À verdadeira moda de Trump, a primeira reunião da comissão de paz em Washington, na quinta-feira, teve muito espectáculo e pouca substância. Talvez o único resultado positivo tenha sido a notícia de que o Paquistão não estaria entre os cinco países que contribuiriam com tropas para a Força Internacional de Estabilização em Gaza.
Caso contrário, falava-se vagamente de “paz” e, relacionado com isso, de uma ameaça israelita de torpedear todo o projecto, a menos que Gaza fosse desmilitarizada. Isto significa que o Hamas deporá as suas armas. Foram prometidos milhares de milhões de dólares em financiamento aos territórios ocupados, mas quantas destas promessas se materializarão permanece uma incógnita, uma vez que Israel ainda controla o acesso à Faixa.

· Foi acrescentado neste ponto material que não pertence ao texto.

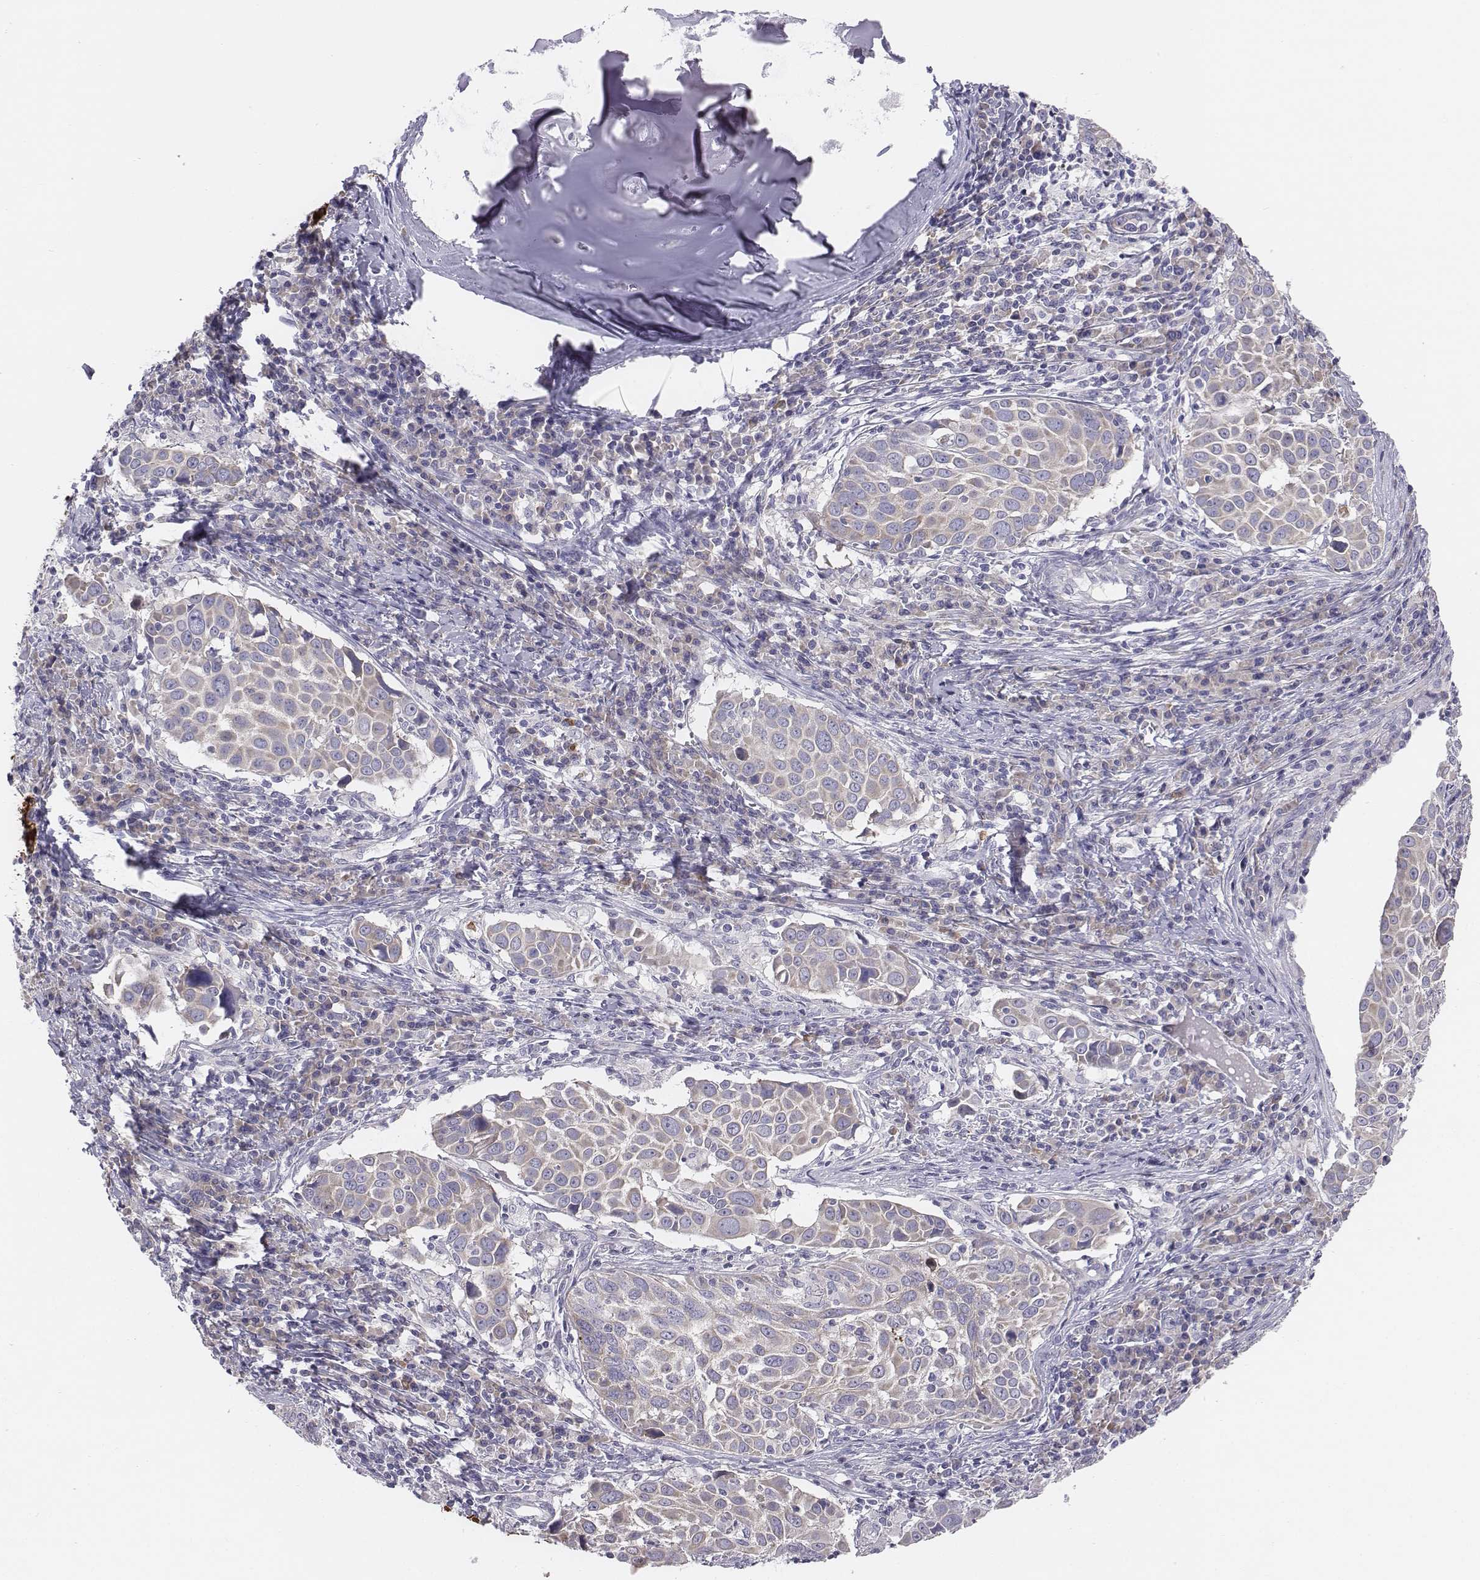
{"staining": {"intensity": "weak", "quantity": "<25%", "location": "cytoplasmic/membranous"}, "tissue": "lung cancer", "cell_type": "Tumor cells", "image_type": "cancer", "snomed": [{"axis": "morphology", "description": "Squamous cell carcinoma, NOS"}, {"axis": "topography", "description": "Lung"}], "caption": "IHC histopathology image of neoplastic tissue: human lung squamous cell carcinoma stained with DAB shows no significant protein expression in tumor cells.", "gene": "CHST14", "patient": {"sex": "male", "age": 57}}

Quanto à ISF, um general americano liderará a força, e a Indonésia comprometeu cerca de 8.000 soldados para o projecto. No entanto, o governo de Jacarta afirma que a missão é “humanitária” e que os seus militares não estarão envolvidos em operações de combate, evitando qualquer confronto com o Hamas, que o presidente dos EUA, Donald Trump, e Israel disseram que deveria ser desarmado. A Indonésia reconhece que um potencial conflito com a resistência palestiniana não correrá bem a nível nacional ou no mundo islâmico.
O Paquistão tomou a decisão certa de não usar a força militar. A BoP e a ISF são organizações experimentais sem nenhuma missão clara que não seja estabelecer a “paz” em Gaza, e a possibilidade de conflito com os palestinianos e a defesa dos interesses israelitas deveria ser uma bandeira vermelha imediata. Além disso, os Estados Unidos pretendem construir uma grande base em Gaza, segundo o Guardian. Qual é a necessidade de tal instalação? Sem clareza, esta base implicaria que os Estados Unidos estão a apoiar Israel de forma conspiratória na ocupação de terras palestinas.
Embora tenha havido muito optimismo na conferência de Washington, os palestinianos estão menos certos de que o exercício conduzirá à sua libertação e ao fim das atrocidades israelitas. Afinal, o primeiro-ministro israelita, Benjamin Netanyahu, disse que não haveria reconstrução “antes da desmilitarização de Gaza”. Salvo prova em contrário, Tel Aviv terá um veto invisível sobre a BoP e todos os planos serão ajustados a contento da BoP, atirando migalhas aos palestinianos.
“Apoiaremos Gaza”, disse Trump na reunião. Até agora, não há ajuda à vista, uma vez que Israel massacrou cerca de 600 palestinianos desde o cessar-fogo em Outubro passado, enquanto o número total de violência genocida desde Outubro de 2023 é superior a 72.000. Alguns estudos sugerem que os pedágios podem ser ainda maiores. Os países islâmicos, incluindo o Paquistão e a Indonésia, defenderam os direitos dos palestinos na reunião, mas não houve um compromisso claro de Trump em impedir a apropriação de terras por Israel na Cisjordânia – uma medida que um relatório recente das Nações Unidas classificou como semelhante à limpeza étnica. Seria, portanto, um erro esperar que a BoP traçasse um roteiro para a libertação da Palestina.